Due to introduction of BMDCs as a new messenger, the concept of metastatic niches allows us to remove the contradictions enumerated in the beginning of this section. This concept also opens great prospects for control of metastasis. However, the metastatic niche theory is still not a completed concept. In particular, it remains unclear what specific events trigger the formation of a metastatic niche, i.e. lead to accumulation of fibronectin and changes in the endothelium favorable for BMDC homing. The formation of a metastatic niche is usually described as a process depending on the primary tumor (Peinado et al. 2011). However, it is well known from experimental oncology that intravenous injection of cells of some tumors can induce development of metastases in internal organs, and in some cases with a rather specific (mono-organ) location. This indicates that metastatic niches can be formed due to processes independent of the development of the primary tumor node, but due to some other physiological or pathophysiological reaction. Note that the theory of metastatic niches describes the formation of metastases in general not considering the question why metastases are formed mainly in particular “typical” sites and why the location of metastases and the type of metastatic disease vary in different patients. The known factors synthesized by the tumor and regulating the development of the niche (LOX, MIP-2, VEGFA, TGFβ, TNFα) are not organ-preferential. Nevertheless, Kaplan et al. (2005) and Hiratsuka et al. (2008) have attempted to study this problem experimentally. Mice with grafted Lewis lung carcinomas were injected with conditioned medium from melanoma B16 cells characterized by generalized non-selective metastasis, and as a result metastatic niches and micrometastases developed in various organs and tissues, including such atypical locations as the oviducts (Psaila and Lyden 2009). However, the molecular mechanisms underlying the phenomenon observed by D. Lyden’s group are still unclear.

We think that the questions presented above might be answered taking into account the events preceding the formation of a premetastatic niche as it is and to suppose that these events should be based on a physiological or pathophysiological process more or less independent of the development of the primary tumor node. The overall in situ conditions that precede the formation of a premetastatic niche (recruiting BMDCs into the target organ) and determine the localization of a future metastasis is reasonable to term as a “preniche”. It is important to note that we think the preniche plays a key role in BMDC homing and also is essential for emigration of tumor cells from the blood flow.

Considering the most frequent locations of metastases, it becomes evident that they have one feature in common: they have a large pool of organ-specific macrophages (Kupffer cells in the liver, alveolar macrophages in lungs and microglia in the brain, peritoneal and bone marrow macrophages, lymph node macrophages).
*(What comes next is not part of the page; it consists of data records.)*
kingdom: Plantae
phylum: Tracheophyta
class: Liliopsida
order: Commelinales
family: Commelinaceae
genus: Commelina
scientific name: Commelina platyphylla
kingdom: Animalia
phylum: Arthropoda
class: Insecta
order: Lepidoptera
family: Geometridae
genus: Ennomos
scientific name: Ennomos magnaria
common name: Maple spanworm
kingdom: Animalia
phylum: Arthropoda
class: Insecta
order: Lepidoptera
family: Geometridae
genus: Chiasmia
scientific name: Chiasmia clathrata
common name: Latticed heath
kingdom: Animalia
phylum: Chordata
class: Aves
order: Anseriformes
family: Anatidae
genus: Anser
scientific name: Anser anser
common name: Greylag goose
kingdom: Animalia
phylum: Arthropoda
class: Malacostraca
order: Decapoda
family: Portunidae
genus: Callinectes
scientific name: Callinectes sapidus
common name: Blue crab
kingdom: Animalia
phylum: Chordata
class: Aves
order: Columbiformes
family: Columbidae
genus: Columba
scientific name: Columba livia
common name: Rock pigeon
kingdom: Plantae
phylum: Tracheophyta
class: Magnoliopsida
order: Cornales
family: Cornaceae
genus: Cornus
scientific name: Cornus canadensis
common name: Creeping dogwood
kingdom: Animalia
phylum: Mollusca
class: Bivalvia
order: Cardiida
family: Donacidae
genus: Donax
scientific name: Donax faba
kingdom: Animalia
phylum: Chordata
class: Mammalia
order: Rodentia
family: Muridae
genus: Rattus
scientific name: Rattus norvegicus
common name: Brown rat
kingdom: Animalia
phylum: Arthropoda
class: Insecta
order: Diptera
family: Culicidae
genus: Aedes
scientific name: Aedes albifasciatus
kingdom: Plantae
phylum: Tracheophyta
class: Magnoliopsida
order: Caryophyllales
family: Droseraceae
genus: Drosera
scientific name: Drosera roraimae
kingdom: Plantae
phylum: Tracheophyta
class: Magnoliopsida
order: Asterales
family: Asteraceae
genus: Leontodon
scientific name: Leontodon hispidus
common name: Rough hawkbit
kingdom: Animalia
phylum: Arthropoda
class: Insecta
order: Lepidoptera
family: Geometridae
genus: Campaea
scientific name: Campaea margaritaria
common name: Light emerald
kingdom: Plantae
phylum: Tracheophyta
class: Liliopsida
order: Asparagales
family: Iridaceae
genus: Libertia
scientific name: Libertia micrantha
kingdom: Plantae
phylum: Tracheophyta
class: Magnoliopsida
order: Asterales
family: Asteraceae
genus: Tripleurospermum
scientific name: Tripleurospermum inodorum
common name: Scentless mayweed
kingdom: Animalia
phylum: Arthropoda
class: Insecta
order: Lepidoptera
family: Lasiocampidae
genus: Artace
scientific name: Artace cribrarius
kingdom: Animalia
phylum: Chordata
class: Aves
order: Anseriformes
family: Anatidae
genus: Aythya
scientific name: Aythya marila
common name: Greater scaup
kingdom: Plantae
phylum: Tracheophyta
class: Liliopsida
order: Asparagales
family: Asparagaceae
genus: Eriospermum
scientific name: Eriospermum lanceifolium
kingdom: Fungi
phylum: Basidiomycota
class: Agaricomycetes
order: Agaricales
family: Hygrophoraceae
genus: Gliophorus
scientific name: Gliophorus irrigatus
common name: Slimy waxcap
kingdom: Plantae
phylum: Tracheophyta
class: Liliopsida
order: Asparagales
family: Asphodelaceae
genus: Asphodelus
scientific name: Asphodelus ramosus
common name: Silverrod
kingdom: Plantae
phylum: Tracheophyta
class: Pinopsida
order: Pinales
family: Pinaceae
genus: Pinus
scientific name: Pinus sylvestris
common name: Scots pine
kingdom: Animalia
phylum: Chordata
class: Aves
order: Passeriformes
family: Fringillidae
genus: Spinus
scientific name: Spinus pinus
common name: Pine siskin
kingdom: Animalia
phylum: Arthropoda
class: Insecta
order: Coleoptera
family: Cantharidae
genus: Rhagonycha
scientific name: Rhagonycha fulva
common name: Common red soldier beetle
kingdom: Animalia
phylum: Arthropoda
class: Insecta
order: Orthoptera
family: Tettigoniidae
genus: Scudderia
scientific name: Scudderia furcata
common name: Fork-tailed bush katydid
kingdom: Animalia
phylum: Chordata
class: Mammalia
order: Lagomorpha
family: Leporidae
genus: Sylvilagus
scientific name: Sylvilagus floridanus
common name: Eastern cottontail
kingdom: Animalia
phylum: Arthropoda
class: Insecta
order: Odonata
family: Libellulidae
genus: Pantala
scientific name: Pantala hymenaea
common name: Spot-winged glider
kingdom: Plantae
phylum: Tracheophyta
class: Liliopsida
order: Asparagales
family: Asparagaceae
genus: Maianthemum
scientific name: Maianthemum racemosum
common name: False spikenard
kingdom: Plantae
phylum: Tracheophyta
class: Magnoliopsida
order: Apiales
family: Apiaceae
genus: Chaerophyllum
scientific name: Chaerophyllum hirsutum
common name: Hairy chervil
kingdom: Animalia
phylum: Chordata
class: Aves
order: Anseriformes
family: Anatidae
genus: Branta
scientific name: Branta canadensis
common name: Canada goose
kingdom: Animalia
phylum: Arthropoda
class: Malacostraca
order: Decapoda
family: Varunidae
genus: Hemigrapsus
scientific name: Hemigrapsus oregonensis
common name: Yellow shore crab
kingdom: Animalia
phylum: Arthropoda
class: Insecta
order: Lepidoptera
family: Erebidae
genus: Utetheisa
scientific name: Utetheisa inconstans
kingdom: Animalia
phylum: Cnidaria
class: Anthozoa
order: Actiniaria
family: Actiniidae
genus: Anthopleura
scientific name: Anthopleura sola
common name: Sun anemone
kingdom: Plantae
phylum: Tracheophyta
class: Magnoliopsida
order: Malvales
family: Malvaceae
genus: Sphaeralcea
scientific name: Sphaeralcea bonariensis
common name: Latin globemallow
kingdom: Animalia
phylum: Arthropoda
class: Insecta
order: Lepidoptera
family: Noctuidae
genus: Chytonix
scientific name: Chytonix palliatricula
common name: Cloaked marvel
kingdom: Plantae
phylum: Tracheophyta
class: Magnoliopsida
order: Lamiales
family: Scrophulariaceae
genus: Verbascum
This feature is not characteristic of the heart, gastrointestinal tract organs, skeletal muscles, kidneys, or gonads – and in these organs solitary metastases occur relatively seldom. Obviously, the endothelium of these organs has to be adapted to an active immigration into them of macrophage precursors under both normal and inflammation conditions when the need for restitution of the physiological macrophage pool is especially strong.